ところで、サラ、お前その口調、本来の口調じゃないだろ?元の口調で喋ってくれると嬉しい。」
「たしかに、もう魔王でなくなった以上、この口調である必要は無いが……何故?」
「見た目的に、元の口調の方が似合いそうだから?」
「……それは、今の口調とあまりあっていないという事か?私の見た目と。」
「まあ、かわいい女の子の口調じゃないな。というわけで、命令かな?「元の口調でしゃべりなさい。」っと。これでいいのか?」
「……なんて無駄なことにあんたは命令権を使うのよ……。別に命令権は無限だからいいものの……。」
「お、そっちの口調の方がやっぱり似合ってるな。可愛いと思うぞ、サラ。」
その言葉に頬を染めるサラ。
「……ありがと。」
と短くお礼をいう。
春輝は、そこでお願いしようとしていたことを思い出す。
「あ、サラ、お願いがあるんだけどいいか?」
「いちいち許可なんて取らなくていいわよ……。で?何?」
「今からお嬢様の部屋に行って、朝食を食べる人数を確認してきてくれるか?確認できたら通信魔法で伝えてくれ。」
「主殿、使えるの?通信魔法。」
「今使えるようになった。」
「……は?え?どういうこと?」
「いや、だから今自分で作ったんだよ。

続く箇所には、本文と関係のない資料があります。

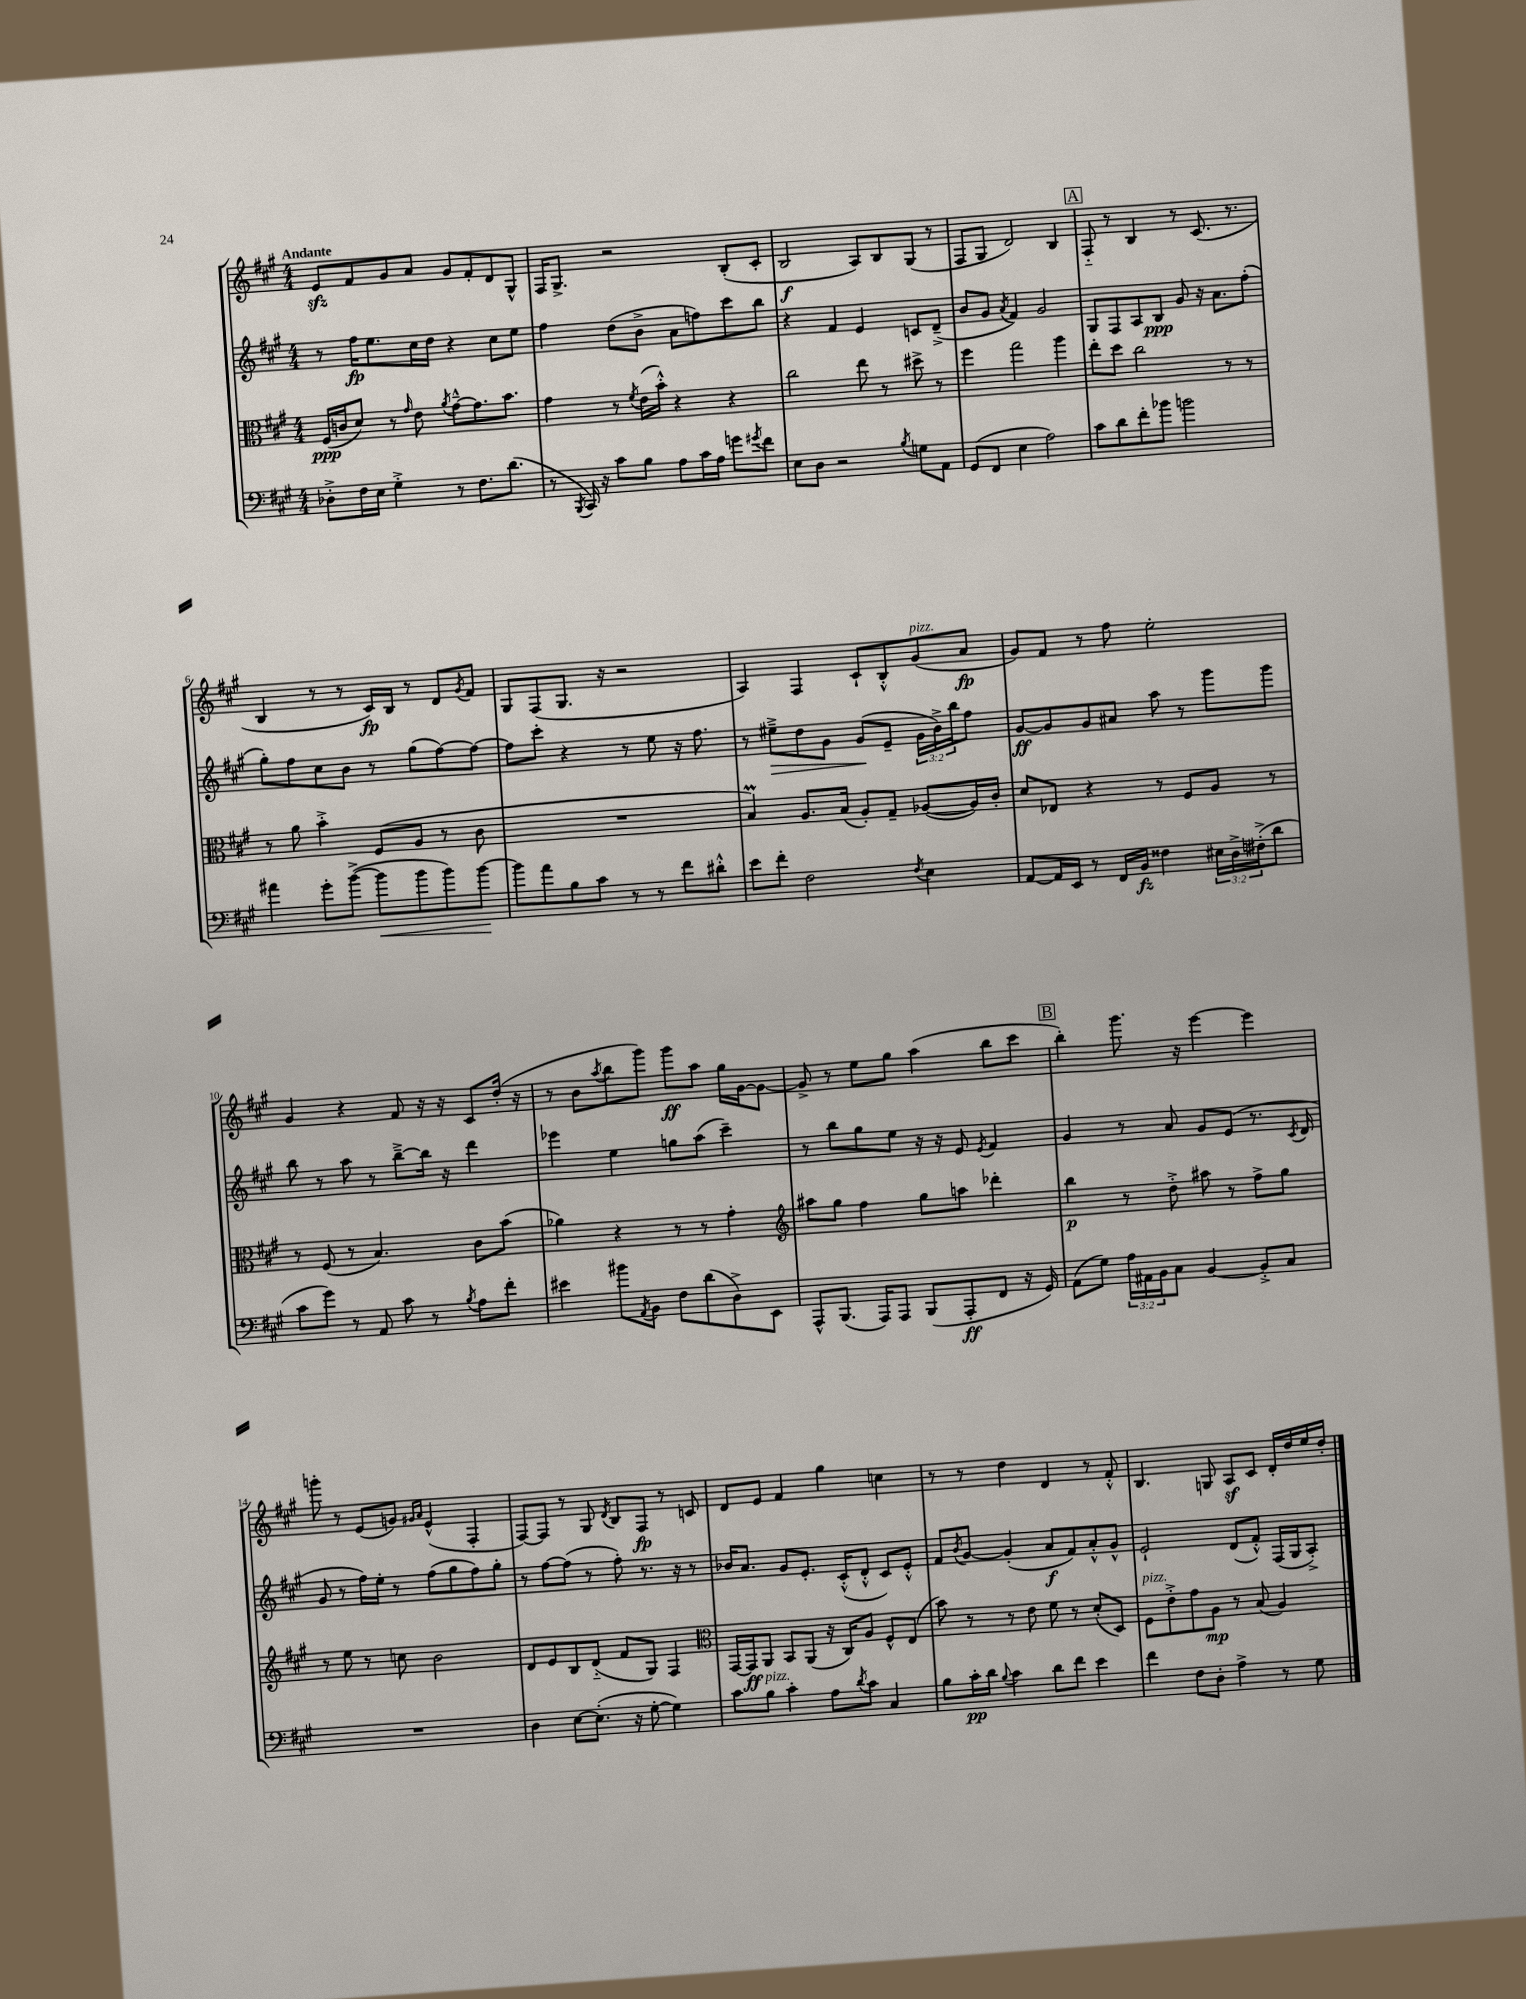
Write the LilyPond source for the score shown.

<<
\new StaffGroup <<
\new Staff = "s0" {
    \clef treble \key a \major \numericTimeSignature \time 4/4 \tempo "Andante"
    e'8\sfz fis'8 gis'8 a'8 gis'8 fis'8-. d'8 gis8-^ |
    fis16 gis8.-> r2 b8-.( cis'8-. |
    b2\f a8) b8 gis8( r8 |
    fis8 gis8 d'2) b4 |
    \mark \markup { \box "A" } fis8-_ r8 b4 r8 cis'8.( r8. |
    b4 r8 r8 cis'16\fp) b16 r8 d'8 \acciaccatura { gis'8 } fis'8 |
    gis8 fis8( gis8. r16 r2 |
    a4) fis4 cis'8-! b8-.-^ gis'8^\markup { \italic "pizz." }( a'8\fp |
    gis'8) fis'8 r8 fis''8 e''2-. |
    gis'4 r4 fis'8 r16 r16 cis'8 d''16-.( r16 |
    r8 b'8 \acciaccatura { a''8 } b''8 gis'''8) gis'''8\ff a''8 gis''16 gis'16~ gis'8~ |
    gis'8-> r8 e''8 gis''8 a''4( b''8 cis'''8 |
    \mark \markup { \box "B" } b''4-.) gis'''8. r16 e'''4~ e'''4 |
    g'''8-. r8 e'8( g'8) \grace { gis'16 a'16 } e'4-^( fis4-. |
    fis8~) fis8 r8 gis8 \acciaccatura { d'8 } b8 fis8\fp r8 c'8 |
    d'8 e'8 fis'4 gis''4 c''4 |
    r8 r8 d''4 d'4 r8 fis'8-.-^ |
    b4. g8 a8\sf cis'8 d'16-. d''16 e''16 d''16-. \bar "|." |
}
\new Staff = "s1" {
    \clef treble \key a \major \numericTimeSignature \time 4/4 \override Staff.TupletNumber.text = #tuplet-number::calc-fraction-text
    r8 fis''16\fp e''8. cis''16 d''16 r4 cis''8 e''8 |
    fis''4 d''8( b'8-> a'8 f''8) cis'''8 b''8 |
    r4 fis'4 e'4 c'8 d'8--->( |
    b'8 gis'8 \acciaccatura { a'8 } fis'4) gis'2 |
    \mark \markup { \box "A" } gis8 fis8 a8 b8\ppp gis'8 r16 a'8. fis''8-.( |
    gis''8-.) fis''8 cis''8 b'8 r8 gis''8( fis''8~) fis''8~ |
    fis''8 cis'''8-. r4 r8 e''8 r16 fis''8. |
    r8 eis''8--->\> d''8 gis'8 gis'8\!( e'8-- \tuplet 3/2 { gis'16 b'16->) b''16 } fis''8 |
    gis'8~\ff gis'8 gis'8 ais'8 a''8 r8 gis'''8 gis'''8 |
    b''8 r8 a''8 r8 b''8~---> b''16 r16 d'''4 |
    ees'''4 e''4 g''8 a''8( cis'''4--) |
    r8 b''8 gis''8 e''8 r16 r16 e'8 \acciaccatura { e'8 } fis'4 |
    \mark \markup { \box "B" } gis'4 r8 a'8 gis'8 e'8( r8. \acciaccatura { cis'8 } d'16 |
    gis'8 r8 fis''16) e''16-. r8 fis''8( gis''8 fis''8) gis''8-. |
    r8 fis''8~ fis''8( r8 fis''8-.) r8. r16 r8 |
    bes'16 a'8. gis'8 e'8.-. cis'16-.-^( d'8-.-^ cis'8) e'8-.-^ |
    fis'8 \acciaccatura { b'8 } gis'8~ gis'4-.( a'8\f fis'8) a'8-.-^ gis'8-^ |
    e'2-! d'8( fis'8-.-^) fis16( gis16 a8-.->) \bar "|." |
}
\new Staff = "s2" {
    \clef alto \key a \major \numericTimeSignature \time 4/4
    fis16\ppp( c'16 d'8) r8 \grace { gis'16 } e'8 \acciaccatura { a'8 } gis'8~---^ gis'8. b'8. |
    gis'4 r8 \acciaccatura { fis'8 } e'16( b'16-.-^) r4 r4 |
    cis''2 e''8 r8 dis''8-> r8 |
    fis''4 gis''2 a''4 |
    \mark \markup { \box "A" } e''8-. d''8 cis''2 r8 r8 |
    r8 a'8 b'4-.-> fis8( a8 r8 cis'8 |
    R1 |
    b4\prall) a8. b16( a8-.) gis8-- aes8~( aes16) cis'16-. |
    d'8 ees8 r4 r8 fis8 a8 r8 |
    r8 fis8( r8 b4.) cis'8 b'8( |
    aes'4) r4 r8 r8 gis'4-. |
    \clef treble ais''8 gis''8 fis''4 gis''8 a''8 des'''4-. |
    \mark \markup { \box "B" } b''4\p r8 d''8-.-> ais''8 r8 fis''8-> gis''8 |
    r8 e''8 r8 c''8 b'2 |
    d'8 e'8 b8 d'8-_( fis'8 gis8) fis4 |
    \clef alto gis,16~ gis,16\ff a,8 b,8 a,8( r16 cis16) a8 fis8-^ e8( |
    b'8) r8 r8 e'8 fis'8 r8 d'8-.( d8) |
    fis8^\markup { \italic "pizz." } e'8-.-> gis'8 a8\mp r8 b8( a4) \bar "|." |
}
\new Staff = "s3" {
    \clef bass \key a \major \numericTimeSignature \time 4/4 \override Staff.TupletNumber.text = #tuplet-number::calc-fraction-text
    des8-.-> fis16 e16 gis4-.-> r8 fis8. d'8.( |
    r8 \acciaccatura { b,,8 } cis,16) r16 cis'8 b8 a8 cis'16 a16 g'8 \acciaccatura { gis'8 } fis'8 |
    e8 d8 r2 \acciaccatura { b8 } g8 a,8 |
    gis,8( fis,8 e4 a2) |
    \mark \markup { \box "A" } cis'8 d'8 fis'8-. bes'8 b'2 |
    ais'4 gis'8-. b'8~->( b'8\< b'8 b'8) b'8~\! |
    b'8 a'8 b8 cis'8 r8 r8 fis'8 dis'8-.-^ |
    e'8 fis'8-. fis2 \acciaccatura { fis8 } e4 |
    a,8~ a,16 e,16 r8 fis,16 b,16\fz fisis4 \tuplet 3/2 { eis16 d16-> fis16-.->( } d'8 |
    cis'8 gis'8) r8 a,8 cis'8 r8 \acciaccatura { b8 } a8 fis'8-. |
    eis'4 bis'8 \acciaccatura { a,8 } b,8 fis8 d'8( d8->) e,8 |
    a,,8-^ b,,8.( a,,16) a,,8 b,,8( a,,8-.\ff fis,8 r16 gis,16) |
    \mark \markup { \box "B" } a,8( gis8) \tuplet 3/2 { a16 ais,16 b,16 } cis8 b,4~ b,8-.-> cis8 |
    R1 |
    d4 e8~ e8.-.( r16 gis8~-. gis4) |
    cis'8 b8^\markup { \italic "pizz." } cis'4-. a8 \acciaccatura { d'8 } cis'8 cis4 |
    b8 cis'16-.\pp d'16 \appoggiatura { b8 } cis'4 d'8 fis'8 e'4 |
    fis'4 fis8 d8-. a4-> r8 gis8 \bar "|." |
}
>>
>>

別にそんなに難しくなかったぞ?」
「……なんかあたしが負けた理由が分かった気がするわ……。」
そう言ってうなだれるサラに、「じゃ、頼んだ。頼りにしてるぞ。」と言って、厨房に行く春輝。
頼りにしていると言われて素直に嬉しくなると同時に、自らの単純さに少し自己嫌悪するサラであった。